*** Dataset records Section Begins ***
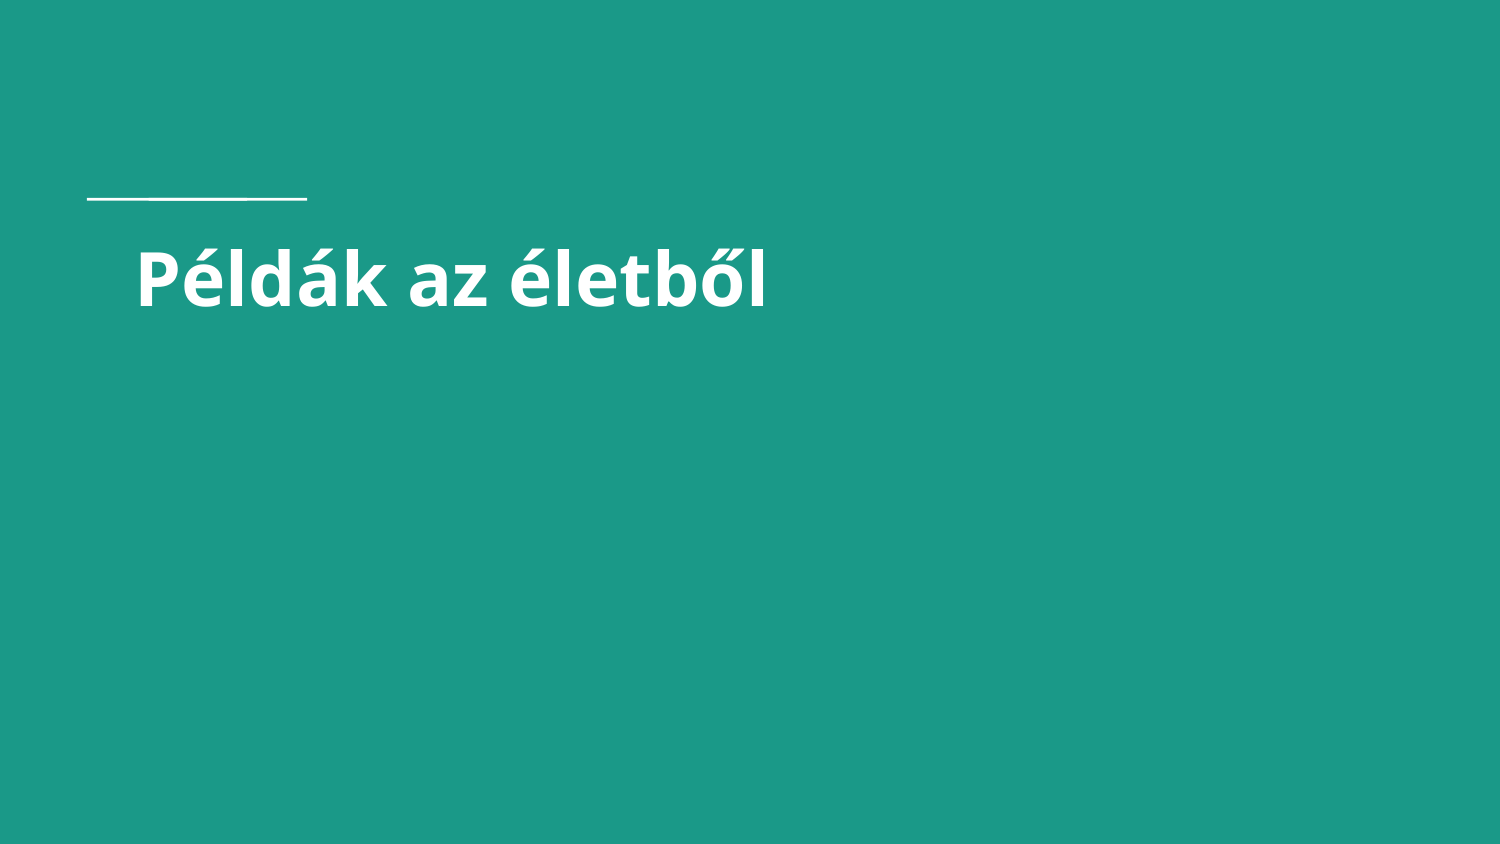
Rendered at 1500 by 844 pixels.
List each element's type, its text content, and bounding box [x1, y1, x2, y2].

title Példák az életből [119, 216, 1381, 466]
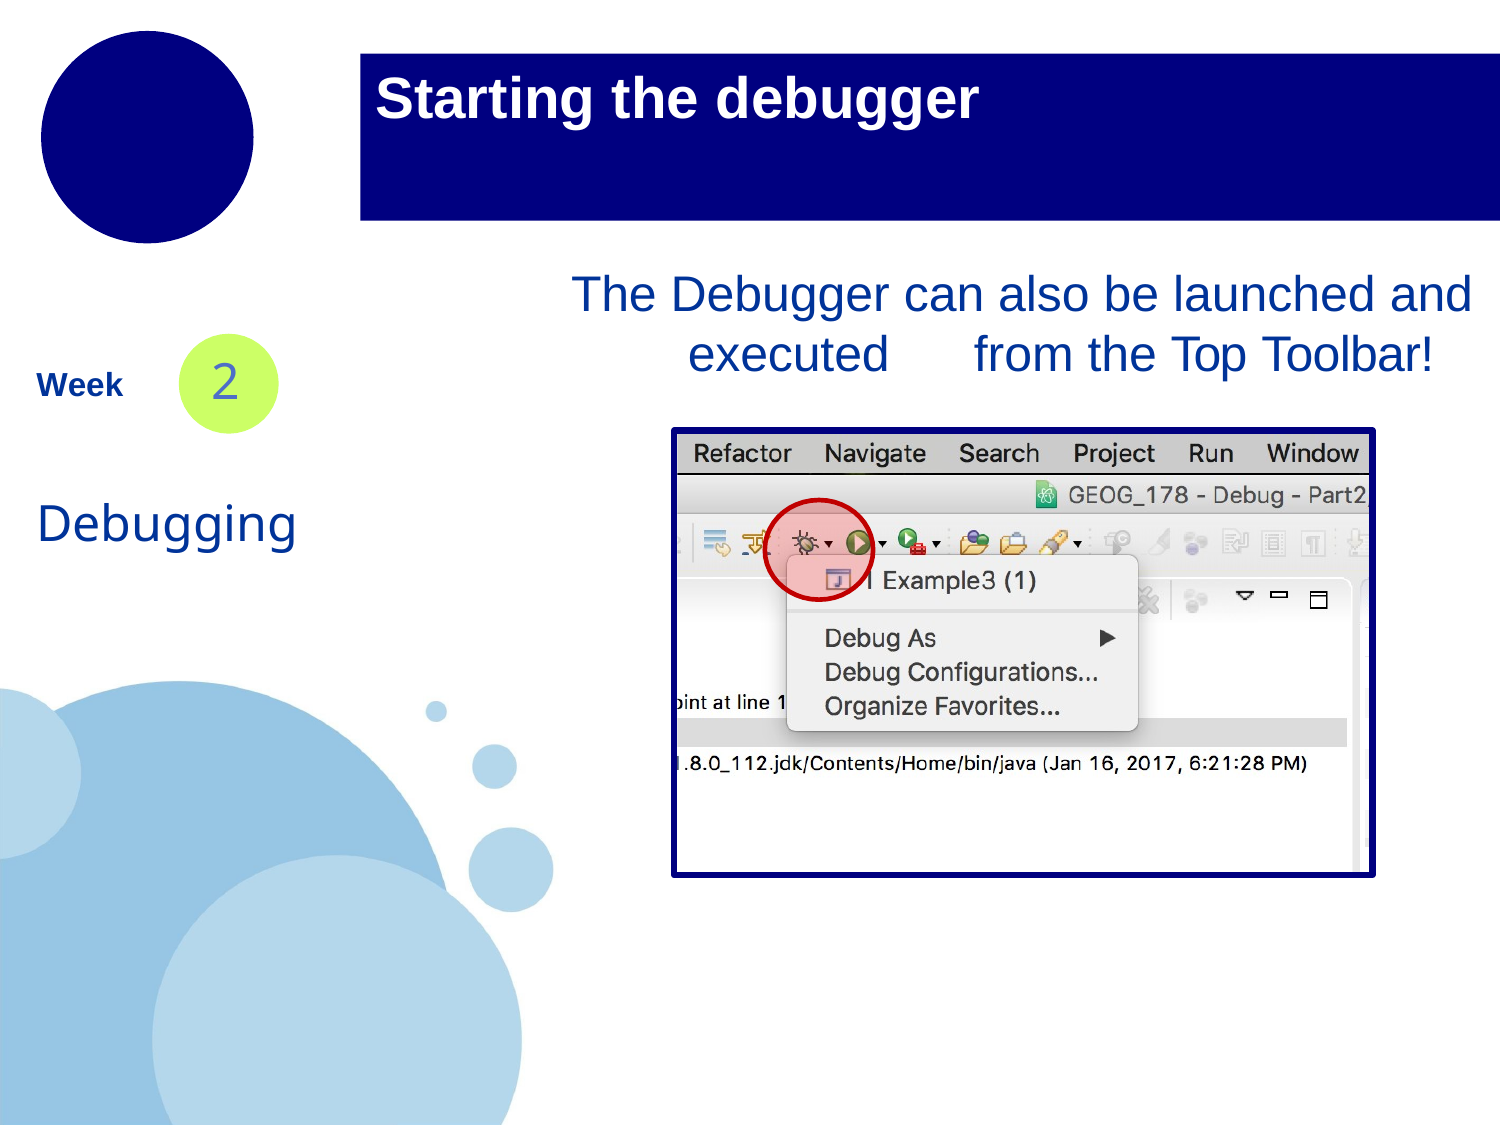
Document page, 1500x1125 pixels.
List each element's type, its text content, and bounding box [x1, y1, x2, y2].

text_box 2 [209, 347, 248, 410]
picture [0, 680, 559, 1125]
text_box The Debugger can also be launched and executed from the Top Toolbar! [568, 257, 1478, 382]
text_box [764, 500, 874, 600]
text_box Week [34, 360, 125, 403]
title Starting the debugger [373, 57, 985, 248]
text_box Debugging [34, 489, 328, 552]
text_box [178, 333, 279, 434]
text_box [674, 430, 1373, 876]
text_box [360, 53, 1500, 221]
text_box [41, 30, 254, 244]
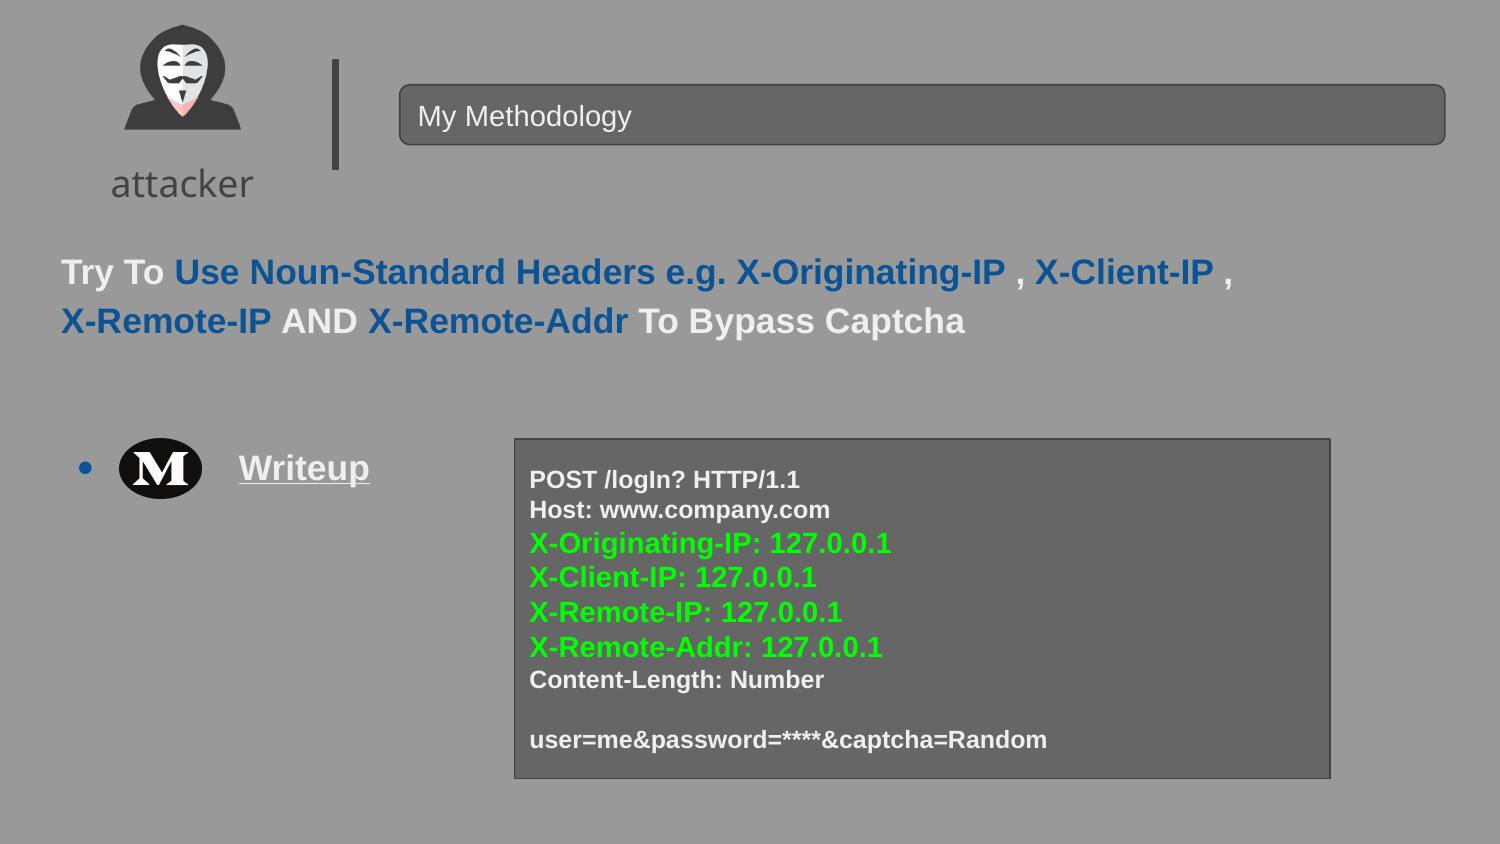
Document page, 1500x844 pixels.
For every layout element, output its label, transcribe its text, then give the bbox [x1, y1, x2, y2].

text_box attacker [47, 144, 318, 205]
text_box Try To Use Noun-Standard Headers e.g. X-Originating-IP , X-Client-IP , X-Remote-IP AND X-Remote-Addr To Bypass Captcha [46, 227, 1500, 401]
picture [82, 0, 283, 170]
text_box [333, 59, 339, 170]
text_box POST /logIn? HTTP/1.1 Host: www.company.com X-Originating-IP: 127.0.0.1 X-Client-IP: 127.0.0.1 X-Remote-IP: 127.0.0.1 X-Remote-Addr: 127.0.0.1 Content-Length: Number user=me&password=****&captcha=Random [514, 438, 1331, 779]
text_box Writeup [41, 429, 555, 490]
text_box My Methodology [399, 84, 1445, 145]
picture [119, 438, 203, 499]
*** Dataset records Section Ends ***
▶ [What is expected]
Starting with the line that has "Document page, 1500x1125 pixels." and going on through the line that has "Document page, 1500x844 pixels.", transcribe the records above exactly, but skip the pictures.

▶ [Solution for this task]
Document page, 1500x1125 pixels.
List each element's type, its text content, and bounding box [x1, y1, x2, y2].

text_box 2 [209, 347, 248, 410]
picture [0, 680, 559, 1125]
text_box The Debugger can also be launched and executed from the Top Toolbar! [568, 257, 1478, 382]
text_box [764, 500, 874, 600]
text_box Week [34, 360, 125, 403]
title Starting the debugger [373, 57, 985, 248]
text_box Debugging [34, 489, 328, 552]
text_box [178, 333, 279, 434]
text_box [674, 430, 1373, 876]
text_box [360, 53, 1500, 221]
text_box [41, 30, 254, 244]
Document page, 1500x844 pixels.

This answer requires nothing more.